■ INFORMATION SHOWN ■
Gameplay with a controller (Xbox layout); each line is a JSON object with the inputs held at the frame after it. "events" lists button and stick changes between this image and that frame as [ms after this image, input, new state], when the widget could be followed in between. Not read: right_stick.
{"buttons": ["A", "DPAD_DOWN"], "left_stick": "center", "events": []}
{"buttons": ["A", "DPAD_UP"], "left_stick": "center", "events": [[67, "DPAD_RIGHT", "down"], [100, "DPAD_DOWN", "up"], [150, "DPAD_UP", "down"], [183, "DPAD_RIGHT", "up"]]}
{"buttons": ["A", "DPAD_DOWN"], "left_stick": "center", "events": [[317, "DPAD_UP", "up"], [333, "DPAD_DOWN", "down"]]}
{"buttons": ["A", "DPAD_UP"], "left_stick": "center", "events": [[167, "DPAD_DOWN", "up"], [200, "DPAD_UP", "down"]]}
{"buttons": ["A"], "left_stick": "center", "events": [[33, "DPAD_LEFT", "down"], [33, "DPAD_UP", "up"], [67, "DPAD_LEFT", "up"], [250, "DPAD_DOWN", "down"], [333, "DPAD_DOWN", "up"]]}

■ PROBLEM DESCRIPTION ■
Copy the material above, keeping every line exactly as it stands.

■ ANSWER BOX ■
Gameplay with a controller (Xbox layout); each line is a JSON object with the inputs held at the frame after it. "events" lists button and stick changes between this image and that frame as [ms after this image, input, new state], when the widget could be followed in between. Not read: right_stick.
{"buttons": ["A", "DPAD_DOWN"], "left_stick": "center", "events": []}
{"buttons": ["A", "DPAD_UP"], "left_stick": "center", "events": [[67, "DPAD_RIGHT", "down"], [100, "DPAD_DOWN", "up"], [150, "DPAD_UP", "down"], [183, "DPAD_RIGHT", "up"]]}
{"buttons": ["A", "DPAD_DOWN"], "left_stick": "center", "events": [[317, "DPAD_UP", "up"], [333, "DPAD_DOWN", "down"]]}
{"buttons": ["A", "DPAD_UP"], "left_stick": "center", "events": [[167, "DPAD_DOWN", "up"], [200, "DPAD_UP", "down"]]}
{"buttons": ["A"], "left_stick": "center", "events": [[33, "DPAD_LEFT", "down"], [33, "DPAD_UP", "up"], [67, "DPAD_LEFT", "up"], [250, "DPAD_DOWN", "down"], [333, "DPAD_DOWN", "up"]]}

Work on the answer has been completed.